- **TEXTO FORNECIDO**

————

A ideia é que os postes republicanos — que, para os arquitetos, são de gosto extremamente duvidoso — virem faróis dessa identidade e protejam os vendedores informais de climas extremos como grandes guarda-chuvas.
“Quando a monocromia minimalista dos smartphones ganha orelhinhas de gato, escudos de times de futebol, purpurina, paetês e cores fortes, dois planetas silenciosamente estão a colidir. O high tech e o improviso, o projeto e a necessidade, o trabalho altamente qualificado e a precarização do trabalho. O comércio popular, sobretudo o comércio ambulante, é pura tragédia. A dor se apresenta com ares de delícia, de bilhete do jogo do bicho, toalhas coloridas, animais de pelúcia, muitas e muitas roupas, acessórios, de prata, de latão, de plástico, plástico, plástico e mais plástico. A Rua XV é alegre e triste. A Rua XV é kitsch, é fake, é cafona, sua autenticidade está em aparentar o que não é”.

O Não-Monumento à Gilda

A ideia de não-monumento está ligada à memória e à mobilidade: cada dia se celebra o homenageado de uma forma diferente. No caso, a protagonista é Gilda — travesti que frequentava a Boca Maldita nos anos 1970 e é uma das figuras mitológicas da cidade.

————

- **TAREFA 1**
Como fica em inglês a frase "O comércio popular, sobretudo o comércio ambulante, é pura tragédia." do texto sobre a Rua XV?
O texto fornecido e a listagem não têm nenhuma relação entre si.

————

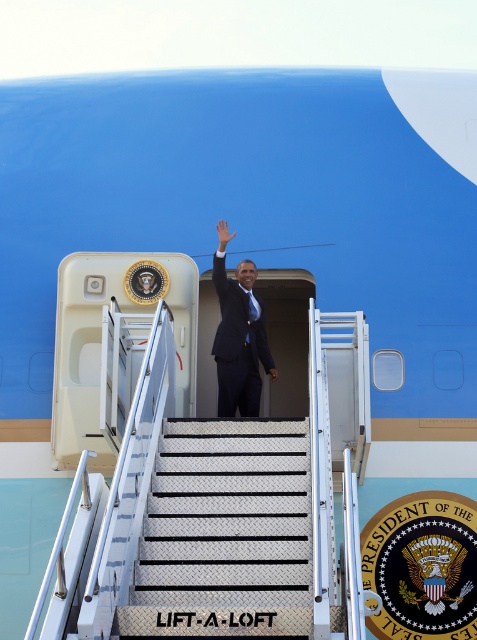
Question: Which object appears farthest from the camera in this image?

Choices:
 (A) diamond plate metal stairs at center
 (B) white matte hand at center

Answer: (B)

Question: Which object is positioned closest to the white matte hand at center?

Choices:
 (A) diamond plate metal stairs at center
 (B) dark blue suit at center

Answer: (B)

Question: Can you confirm if diamond plate metal stairs at center is positioned above dark blue suit at center?

Choices:
 (A) no
 (B) yes

Answer: (A)

Question: Which point appears farthest from the camera in this image?

Choices:
 (A) (279, 554)
 (B) (247, 305)

Answer: (B)

Question: Is diamond plate metal stairs at center closer to the viewer compared to white matte hand at center?

Choices:
 (A) yes
 (B) no

Answer: (A)

Question: Is the position of diamond plate metal stairs at center more distant than that of dark blue suit at center?

Choices:
 (A) no
 (B) yes

Answer: (A)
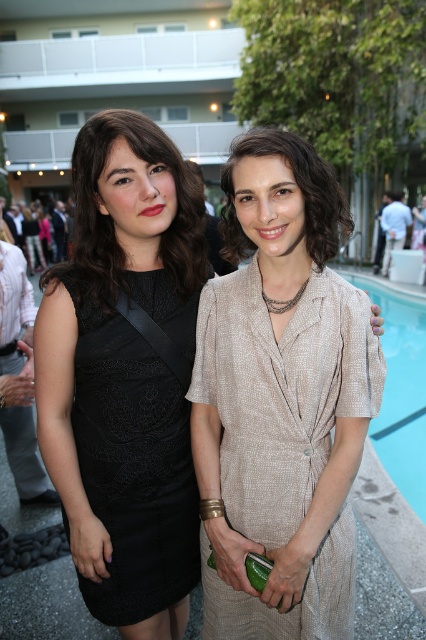
Does point (321, 211) come behind point (382, 426)?

No, it is not.

Which is above, black satin dress at center or blue smooth water at lower right?

blue smooth water at lower right

Which is in front, point (293, 246) or point (394, 362)?

Point (293, 246) is more forward.

Find the location of a particular element. This screenshot has width=426, height=640. black satin dress at center is located at coordinates (134, 205).

Can you confirm if beige textured dress at center is positioned below blue smooth water at lower right?

Indeed, beige textured dress at center is positioned under blue smooth water at lower right.

Based on the photo, how distant is beige textured dress at center from blue smooth water at lower right?

A distance of 1.25 meters exists between beige textured dress at center and blue smooth water at lower right.

Where is `beige textured dress at center`? The width and height of the screenshot is (426, 640). beige textured dress at center is located at coordinates (281, 392).

Can you confirm if black lace dress at left is shorter than matte beige dress at center?

No, black lace dress at left is not shorter than matte beige dress at center.

Is black lace dress at left further to camera compared to matte beige dress at center?

Yes, it is behind matte beige dress at center.

You are a GUI agent. You are given a task and a screenshot of the screen. Output one action in this format:
    pyautogui.click(x=<x>, y=<y>)
    Task: Click on the black lace dress at left
    This screenshot has width=426, height=640.
    Given the screenshot: What is the action you would take?
    pyautogui.click(x=132, y=461)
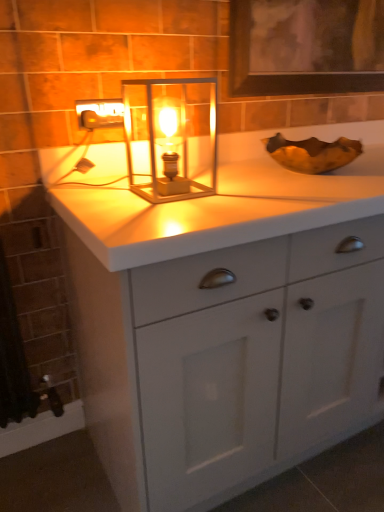
Question: Which is correct: translucent glass lantern at center is inside matte silver outlet at upper left, or outside of it?

Choices:
 (A) outside
 (B) inside

Answer: (A)

Question: Considering the positions of translucent glass lantern at center and matte silver outlet at upper left in the image, is translucent glass lantern at center taller or shorter than matte silver outlet at upper left?

Choices:
 (A) tall
 (B) short

Answer: (A)

Question: Estimate the real-world distances between objects in this image. Which object is closer to the matte silver outlet at upper left?

Choices:
 (A) white matte cabinet at center
 (B) translucent glass lantern at center

Answer: (B)

Question: Which is farther from the white matte cabinet at center?

Choices:
 (A) matte silver outlet at upper left
 (B) translucent glass lantern at center

Answer: (A)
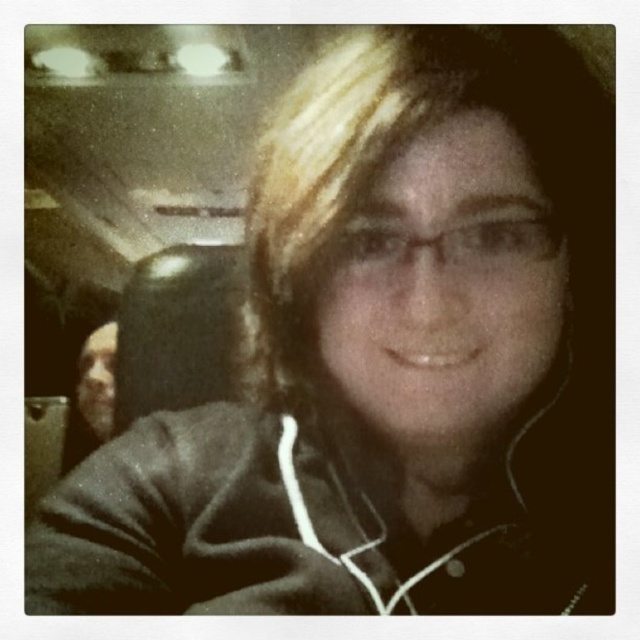
Looking at the selfie, which object is smaller between the blondehair at center and the smooth skin face at left?

The blondehair at center is smaller than the smooth skin face at left.

In the scene shown: In the image, there is a point labeled as blondehair at center located at coordinates point (392, 154). If you were to draw a vertical line through this point, would it pass through the subject of the selfie?

The point (392, 154) indicates blondehair at center. Since the point is labeled as being at the center, a vertical line drawn through this point would indeed pass through the subject of the selfie as the center point typically aligns with the subject in such compositions.

You are a photographer adjusting your camera settings. You notice two subjects in the frame, the blondehair at center and the smooth skin face at left. Which subject is farther away from the camera?

Answer: The blondehair at center is 6.62 feet away from the smooth skin face at left, so the blondehair at center is farther away from the camera than the smooth skin face at left.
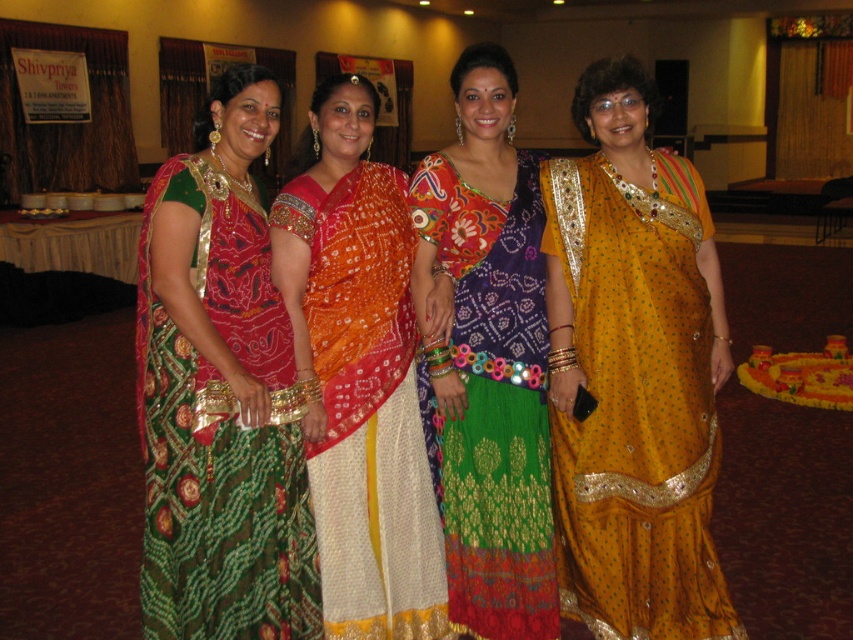
Question: Which point is closer to the camera taking this photo?

Choices:
 (A) (682, 516)
 (B) (451, 310)
 (C) (322, 202)
 (D) (306, 492)

Answer: (D)

Question: Is orange bandhani sari at center positioned before multicolored embroidered sari at center?

Choices:
 (A) yes
 (B) no

Answer: (A)

Question: Estimate the real-world distances between objects in this image. Which object is closer to the orange bandhani sari at center?

Choices:
 (A) multicolored embroidered sari at center
 (B) golden silk saree at center
 (C) green brocade saree at center

Answer: (A)

Question: Does golden silk saree at center have a smaller size compared to green brocade saree at center?

Choices:
 (A) yes
 (B) no

Answer: (B)

Question: Which of these objects is positioned farthest from the orange bandhani sari at center?

Choices:
 (A) multicolored embroidered sari at center
 (B) golden silk saree at center
 (C) green brocade saree at center

Answer: (B)

Question: Does orange bandhani sari at center appear over multicolored embroidered sari at center?

Choices:
 (A) no
 (B) yes

Answer: (A)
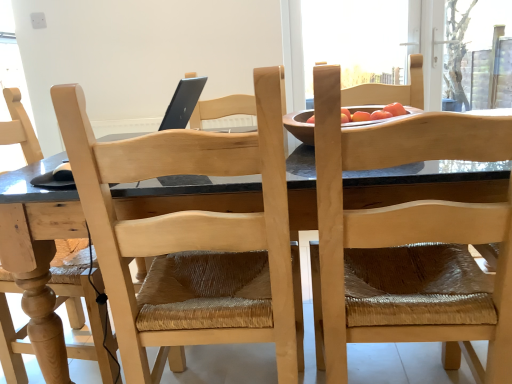
This screenshot has width=512, height=384. What do you see at coordinates (191, 237) in the screenshot?
I see `natural wood chair at center, the first chair when ordered from left to right` at bounding box center [191, 237].

Where is `natural wood chair at center, the first chair when ordered from left to right`? The width and height of the screenshot is (512, 384). natural wood chair at center, the first chair when ordered from left to right is located at coordinates (191, 237).

Where is `natural wood chair at upper right, marked as the first chair in a right-to-left arrangement`? This screenshot has width=512, height=384. natural wood chair at upper right, marked as the first chair in a right-to-left arrangement is located at coordinates [409, 243].

Image resolution: width=512 pixels, height=384 pixels. Describe the element at coordinates (356, 40) in the screenshot. I see `transparent glass window screen at upper center, the 1th window screen in the left-to-right sequence` at that location.

The height and width of the screenshot is (384, 512). In order to click on natural wood chair at center, which appears as the 2th chair when viewed from the right in this screenshot , I will do `click(191, 237)`.

From a real-world perspective, is natural wood chair at center, which appears as the 2th chair when viewed from the right, physically below natural wood chair at upper right, marked as the first chair in a right-to-left arrangement?

Yes, from a real-world perspective, natural wood chair at center, which appears as the 2th chair when viewed from the right, is beneath natural wood chair at upper right, marked as the first chair in a right-to-left arrangement.

From the image's perspective, which one is positioned higher, natural wood chair at center, which appears as the 2th chair when viewed from the right, or natural wood chair at upper right, which is counted as the second chair, starting from the left?

natural wood chair at upper right, which is counted as the second chair, starting from the left, is shown above in the image.

Is point (191, 214) more distant than point (450, 344)?

No, (191, 214) is in front of (450, 344).

How distant is transparent plastic screen at upper right, which is the first window screen in right-to-left order, from natural wood chair at center, the first chair when ordered from left to right?

A distance of 11.12 feet exists between transparent plastic screen at upper right, which is the first window screen in right-to-left order, and natural wood chair at center, the first chair when ordered from left to right.

Is transparent plastic screen at upper right, which is the first window screen in right-to-left order, touching natural wood chair at center, the first chair when ordered from left to right?

transparent plastic screen at upper right, which is the first window screen in right-to-left order, and natural wood chair at center, the first chair when ordered from left to right, are clearly separated.

Identify the location of window screen that is the 2nd object to the right of the natural wood chair at center, which appears as the 2th chair when viewed from the right, starting at the anchor. The height and width of the screenshot is (384, 512). (478, 54).

What's the angular difference between transparent plastic screen at upper right, which is the first window screen in right-to-left order, and natural wood chair at center, the first chair when ordered from left to right,'s facing directions?

The angular difference between transparent plastic screen at upper right, which is the first window screen in right-to-left order, and natural wood chair at center, the first chair when ordered from left to right, is 178 degrees.

Which of these two, transparent glass window screen at upper center, the 1th window screen in the left-to-right sequence, or natural wood chair at center, which appears as the 2th chair when viewed from the right, stands taller?

With more height is natural wood chair at center, which appears as the 2th chair when viewed from the right.

From a real-world perspective, between transparent glass window screen at upper center, the 1th window screen in the left-to-right sequence, and natural wood chair at center, which appears as the 2th chair when viewed from the right, who is vertically higher?

In real-world perspective, transparent glass window screen at upper center, the 1th window screen in the left-to-right sequence, is above.

From a real-world perspective, starting from the natural wood chair at center, which appears as the 2th chair when viewed from the right, which window screen is the 2nd one vertically above it? Please provide its 2D coordinates.

[(356, 40)]

Choose the correct answer: Is transparent plastic screen at upper right, which is counted as the 2th window screen, starting from the left, inside natural wood chair at upper right, marked as the first chair in a right-to-left arrangement, or outside it?

transparent plastic screen at upper right, which is counted as the 2th window screen, starting from the left, lies outside natural wood chair at upper right, marked as the first chair in a right-to-left arrangement.

Does transparent plastic screen at upper right, which is the first window screen in right-to-left order, appear on the left side of natural wood chair at upper right, marked as the first chair in a right-to-left arrangement?

Incorrect, transparent plastic screen at upper right, which is the first window screen in right-to-left order, is not on the left side of natural wood chair at upper right, marked as the first chair in a right-to-left arrangement.

Which is less distant, (461, 2) or (338, 326)?

Clearly, point (461, 2) is more distant from the camera than point (338, 326).

Considering the sizes of objects transparent plastic screen at upper right, which is the first window screen in right-to-left order, and natural wood chair at upper right, which is counted as the second chair, starting from the left, in the image provided, who is wider, transparent plastic screen at upper right, which is the first window screen in right-to-left order, or natural wood chair at upper right, which is counted as the second chair, starting from the left,?

natural wood chair at upper right, which is counted as the second chair, starting from the left.

Considering the points (272, 232) and (348, 2), which point is behind, point (272, 232) or point (348, 2)?

Positioned behind is point (348, 2).

How many degrees apart are the facing directions of natural wood chair at center, the first chair when ordered from left to right, and transparent glass window screen at upper center, positioned as the 2th window screen in right-to-left order?

There is a 178-degree angle between the facing directions of natural wood chair at center, the first chair when ordered from left to right, and transparent glass window screen at upper center, positioned as the 2th window screen in right-to-left order.

Is natural wood chair at center, which appears as the 2th chair when viewed from the right, positioned with its back to transparent glass window screen at upper center, positioned as the 2th window screen in right-to-left order?

natural wood chair at center, which appears as the 2th chair when viewed from the right, is not turned away from transparent glass window screen at upper center, positioned as the 2th window screen in right-to-left order.

Considering the sizes of natural wood chair at center, the first chair when ordered from left to right, and transparent glass window screen at upper center, the 1th window screen in the left-to-right sequence, in the image, is natural wood chair at center, the first chair when ordered from left to right, wider or thinner than transparent glass window screen at upper center, the 1th window screen in the left-to-right sequence,?

Considering their sizes, natural wood chair at center, the first chair when ordered from left to right, looks broader than transparent glass window screen at upper center, the 1th window screen in the left-to-right sequence.

Is natural wood chair at upper right, marked as the first chair in a right-to-left arrangement, with transparent glass window screen at upper center, positioned as the 2th window screen in right-to-left order?

No.

Is natural wood chair at upper right, which is counted as the second chair, starting from the left, bigger or smaller than transparent glass window screen at upper center, the 1th window screen in the left-to-right sequence?

Considering their sizes, natural wood chair at upper right, which is counted as the second chair, starting from the left, takes up more space than transparent glass window screen at upper center, the 1th window screen in the left-to-right sequence.

Considering the positions of objects natural wood chair at upper right, marked as the first chair in a right-to-left arrangement, and transparent glass window screen at upper center, positioned as the 2th window screen in right-to-left order, in the image provided, who is behind, natural wood chair at upper right, marked as the first chair in a right-to-left arrangement, or transparent glass window screen at upper center, positioned as the 2th window screen in right-to-left order,?

transparent glass window screen at upper center, positioned as the 2th window screen in right-to-left order, is further from the camera.

From the image's perspective, which one is positioned lower, natural wood chair at upper right, which is counted as the second chair, starting from the left, or transparent glass window screen at upper center, the 1th window screen in the left-to-right sequence?

natural wood chair at upper right, which is counted as the second chair, starting from the left, from the image's perspective.

Are transparent glass window screen at upper center, the 1th window screen in the left-to-right sequence, and transparent plastic screen at upper right, which is the first window screen in right-to-left order, far apart?

transparent glass window screen at upper center, the 1th window screen in the left-to-right sequence, is far away from transparent plastic screen at upper right, which is the first window screen in right-to-left order.

From a real-world perspective, which object stands above the other?

In real-world perspective, transparent glass window screen at upper center, the 1th window screen in the left-to-right sequence, is above.

Can you tell me how much transparent glass window screen at upper center, positioned as the 2th window screen in right-to-left order, and transparent plastic screen at upper right, which is the first window screen in right-to-left order, differ in facing direction?

There is a 0.00017-degree angle between the facing directions of transparent glass window screen at upper center, positioned as the 2th window screen in right-to-left order, and transparent plastic screen at upper right, which is the first window screen in right-to-left order.

Which is in front, transparent glass window screen at upper center, the 1th window screen in the left-to-right sequence, or transparent plastic screen at upper right, which is counted as the 2th window screen, starting from the left?

Positioned in front is transparent plastic screen at upper right, which is counted as the 2th window screen, starting from the left.

At what (x,y) coordinates should I click in order to perform the action: click on chair lying on the right of natural wood chair at center, which appears as the 2th chair when viewed from the right. Please return your answer as a coordinate pair (x, y). Looking at the image, I should click on (409, 243).

Locate an element on the screen. The image size is (512, 384). the 2nd chair counting from the left side of the transparent plastic screen at upper right, which is counted as the 2th window screen, starting from the left is located at coordinates (191, 237).

Consider the image. Estimate the real-world distances between objects in this image. Which object is closer to natural wood chair at upper right, which is counted as the second chair, starting from the left, natural wood chair at center, the first chair when ordered from left to right, or transparent glass window screen at upper center, positioned as the 2th window screen in right-to-left order?

Based on the image, natural wood chair at center, the first chair when ordered from left to right, appears to be nearer to natural wood chair at upper right, which is counted as the second chair, starting from the left.

Estimate the real-world distances between objects in this image. Which object is closer to transparent plastic screen at upper right, which is counted as the 2th window screen, starting from the left, transparent glass window screen at upper center, positioned as the 2th window screen in right-to-left order, or natural wood chair at center, the first chair when ordered from left to right?

Among the two, transparent glass window screen at upper center, positioned as the 2th window screen in right-to-left order, is located nearer to transparent plastic screen at upper right, which is counted as the 2th window screen, starting from the left.

When comparing their distances from natural wood chair at center, which appears as the 2th chair when viewed from the right, does transparent plastic screen at upper right, which is the first window screen in right-to-left order, or natural wood chair at upper right, which is counted as the second chair, starting from the left, seem closer?

natural wood chair at upper right, which is counted as the second chair, starting from the left, lies closer to natural wood chair at center, which appears as the 2th chair when viewed from the right, than the other object.

In the scene shown: Looking at the image, which one is located closer to natural wood chair at center, the first chair when ordered from left to right, transparent glass window screen at upper center, positioned as the 2th window screen in right-to-left order, or transparent plastic screen at upper right, which is counted as the 2th window screen, starting from the left?

transparent glass window screen at upper center, positioned as the 2th window screen in right-to-left order, lies closer to natural wood chair at center, the first chair when ordered from left to right, than the other object.

From the image, which object appears to be farther from transparent glass window screen at upper center, positioned as the 2th window screen in right-to-left order, transparent plastic screen at upper right, which is the first window screen in right-to-left order, or natural wood chair at upper right, which is counted as the second chair, starting from the left?

Among the two, natural wood chair at upper right, which is counted as the second chair, starting from the left, is located further to transparent glass window screen at upper center, positioned as the 2th window screen in right-to-left order.

Based on their spatial positions, is natural wood chair at center, the first chair when ordered from left to right, or transparent plastic screen at upper right, which is counted as the 2th window screen, starting from the left, further from transparent glass window screen at upper center, the 1th window screen in the left-to-right sequence?

natural wood chair at center, the first chair when ordered from left to right, is further to transparent glass window screen at upper center, the 1th window screen in the left-to-right sequence.

Estimate the real-world distances between objects in this image. Which object is closer to natural wood chair at upper right, which is counted as the second chair, starting from the left, transparent glass window screen at upper center, positioned as the 2th window screen in right-to-left order, or natural wood chair at center, the first chair when ordered from left to right?

natural wood chair at center, the first chair when ordered from left to right.

When comparing their distances from transparent glass window screen at upper center, positioned as the 2th window screen in right-to-left order, does natural wood chair at upper right, which is counted as the second chair, starting from the left, or transparent plastic screen at upper right, which is counted as the 2th window screen, starting from the left, seem closer?

transparent plastic screen at upper right, which is counted as the 2th window screen, starting from the left, lies closer to transparent glass window screen at upper center, positioned as the 2th window screen in right-to-left order, than the other object.

Identify the location of window screen positioned between natural wood chair at center, which appears as the 2th chair when viewed from the right, and transparent glass window screen at upper center, positioned as the 2th window screen in right-to-left order, from near to far. (478, 54).

Image resolution: width=512 pixels, height=384 pixels. I want to click on window screen between natural wood chair at upper right, marked as the first chair in a right-to-left arrangement, and transparent glass window screen at upper center, positioned as the 2th window screen in right-to-left order, from front to back, so pyautogui.click(x=478, y=54).

The width and height of the screenshot is (512, 384). In order to click on chair located between natural wood chair at upper right, marked as the first chair in a right-to-left arrangement, and transparent glass window screen at upper center, positioned as the 2th window screen in right-to-left order, in the depth direction in this screenshot , I will do `click(191, 237)`.

The height and width of the screenshot is (384, 512). I want to click on chair between natural wood chair at upper right, which is counted as the second chair, starting from the left, and transparent plastic screen at upper right, which is counted as the 2th window screen, starting from the left, from front to back, so click(191, 237).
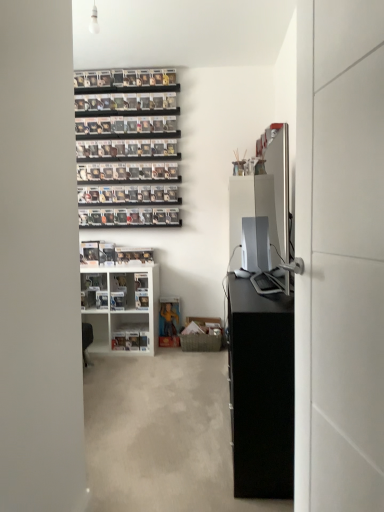
Question: Does satin silver desktop at center appear on the right side of white glossy shelf at center, which appears as the second shelf when ordered from the bottom?

Choices:
 (A) yes
 (B) no

Answer: (A)

Question: Considering the relative positions of satin silver desktop at center and white glossy shelf at center, which appears as the second shelf when ordered from the bottom, in the image provided, is satin silver desktop at center behind white glossy shelf at center, which appears as the second shelf when ordered from the bottom,?

Choices:
 (A) yes
 (B) no

Answer: (B)

Question: Considering the relative sizes of satin silver desktop at center and white glossy shelf at center, which appears as the second shelf when ordered from the bottom, in the image provided, is satin silver desktop at center taller than white glossy shelf at center, which appears as the second shelf when ordered from the bottom,?

Choices:
 (A) yes
 (B) no

Answer: (B)

Question: Is satin silver desktop at center aimed at white glossy shelf at center, which is counted as the first shelf, starting from the top?

Choices:
 (A) yes
 (B) no

Answer: (B)

Question: Is satin silver desktop at center at the left side of white glossy shelf at center, which appears as the second shelf when ordered from the bottom?

Choices:
 (A) yes
 (B) no

Answer: (B)

Question: Can white glossy shelf at center, which is counted as the first shelf, starting from the top, be found inside satin silver desktop at center?

Choices:
 (A) yes
 (B) no

Answer: (B)

Question: Can you confirm if white glossy door at right is taller than satin silver desktop at center?

Choices:
 (A) no
 (B) yes

Answer: (B)

Question: From a real-world perspective, is white glossy door at right over satin silver desktop at center?

Choices:
 (A) yes
 (B) no

Answer: (A)

Question: Is white glossy door at right positioned behind satin silver desktop at center?

Choices:
 (A) yes
 (B) no

Answer: (B)

Question: Is white glossy door at right completely or partially outside of satin silver desktop at center?

Choices:
 (A) no
 (B) yes

Answer: (B)

Question: Can you confirm if white glossy door at right is smaller than satin silver desktop at center?

Choices:
 (A) no
 (B) yes

Answer: (A)

Question: From the image's perspective, is white glossy door at right beneath satin silver desktop at center?

Choices:
 (A) no
 (B) yes

Answer: (B)

Question: From the image's perspective, does white plastic shelf at lower center, which appears as the first shelf when ordered from the bottom, appear lower than black matte cabinet at right?

Choices:
 (A) yes
 (B) no

Answer: (A)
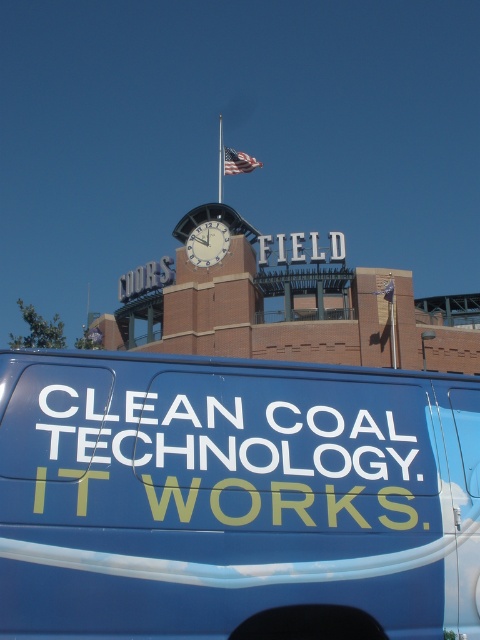
Which is more to the left, blue matte van at lower center or white glossy clock at center?

white glossy clock at center is more to the left.

Is blue matte van at lower center taller than white glossy clock at center?

No.

Measure the distance between blue matte van at lower center and camera.

blue matte van at lower center and camera are 4.47 meters apart.

What are the coordinates of `blue matte van at lower center` in the screenshot? It's located at (236, 497).

Is whitematerial/textureclean coal technology it works at upper center behind white glossy clock at center?

No.

Who is positioned more to the right, whitematerial/textureclean coal technology it works at upper center or white glossy clock at center?

whitematerial/textureclean coal technology it works at upper center is more to the right.

Is point (315, 440) positioned behind point (215, 227)?

No, it is in front of (215, 227).

Locate a point on the whitematerial/textureclean coal technology it works at upper center. Your answer should be formatted as a tuple, i.e. [(x, y)], where the tuple contains the x and y coordinates of a point satisfying the conditions above.

[(243, 451)]

Is the position of blue matte van at lower center more distant than that of whitematerial/textureclean coal technology it works at upper center?

No.

What do you see at coordinates (236, 497) in the screenshot? Image resolution: width=480 pixels, height=640 pixels. I see `blue matte van at lower center` at bounding box center [236, 497].

Is point (433, 600) more distant than point (409, 525)?

That is False.

The image size is (480, 640). In order to click on blue matte van at lower center in this screenshot , I will do `click(236, 497)`.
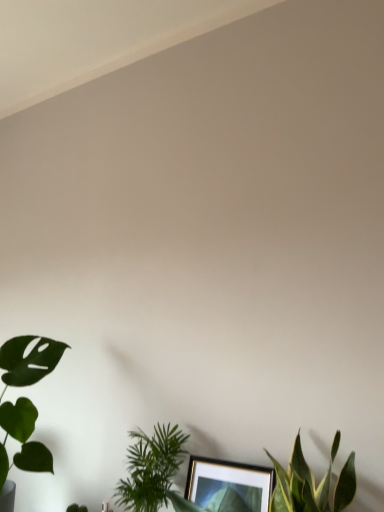
Question: Does green matte leaf at lower left, which is the 3th houseplant in right-to-left order, appear on the left side of green leafy plant at lower left?

Choices:
 (A) yes
 (B) no

Answer: (A)

Question: Is green matte leaf at lower left, placed as the first houseplant when sorted from left to right, not near green leafy plant at lower left?

Choices:
 (A) yes
 (B) no

Answer: (B)

Question: From the image's perspective, is green matte leaf at lower left, which is the 3th houseplant in right-to-left order, located above green leafy plant at lower left?

Choices:
 (A) yes
 (B) no

Answer: (A)

Question: Considering the relative sizes of green matte leaf at lower left, which is the 3th houseplant in right-to-left order, and green leafy plant at lower left in the image provided, is green matte leaf at lower left, which is the 3th houseplant in right-to-left order, bigger than green leafy plant at lower left?

Choices:
 (A) yes
 (B) no

Answer: (A)

Question: Can you confirm if green matte leaf at lower left, which is the 3th houseplant in right-to-left order, is taller than green leafy plant at lower left?

Choices:
 (A) yes
 (B) no

Answer: (A)

Question: From the image's perspective, is green matte leaf at lower left, placed as the first houseplant when sorted from left to right, below green leafy plant at lower left?

Choices:
 (A) yes
 (B) no

Answer: (B)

————

- **TAREFA 2**
Quais linhas da listagem contêm a palavra "behind"? Liste todas elas.

- **RESPOSTA 1**
Popular commerce, especially street vending, is pure tragedy.

- **RESPOSTA 2**
Does point (321, 211) come behind point (382, 426)?
Yes, it is behind matte beige dress at center.
Considering the points (272, 232) and (348, 2), which point is behind, point (272, 232) or point (348, 2)?
Positioned behind is point (348, 2).
Considering the positions of objects natural wood chair at upper right, marked as the first chair in a right-to-left arrangement, and transparent glass window screen at upper center, positioned as the 2th window screen in right-to-left order, in the image provided, who is behind, natural wood chair at upper right, marked as the first chair in a right-to-left arrangement, or transparent glass window screen at upper center, positioned as the 2th window screen in right-to-left order,?
Question: Considering the relative positions of satin silver desktop at center and white glossy shelf at center, which appears as the second shelf when ordered from the bottom, in the image provided, is satin silver desktop at center behind white glossy shelf at center, which appears as the second shelf when ordered from the bottom,?
Question: Is white glossy door at right positioned behind satin silver desktop at center?
Is whitematerial/textureclean coal technology it works at upper center behind white glossy clock at center?
Is point (315, 440) positioned behind point (215, 227)?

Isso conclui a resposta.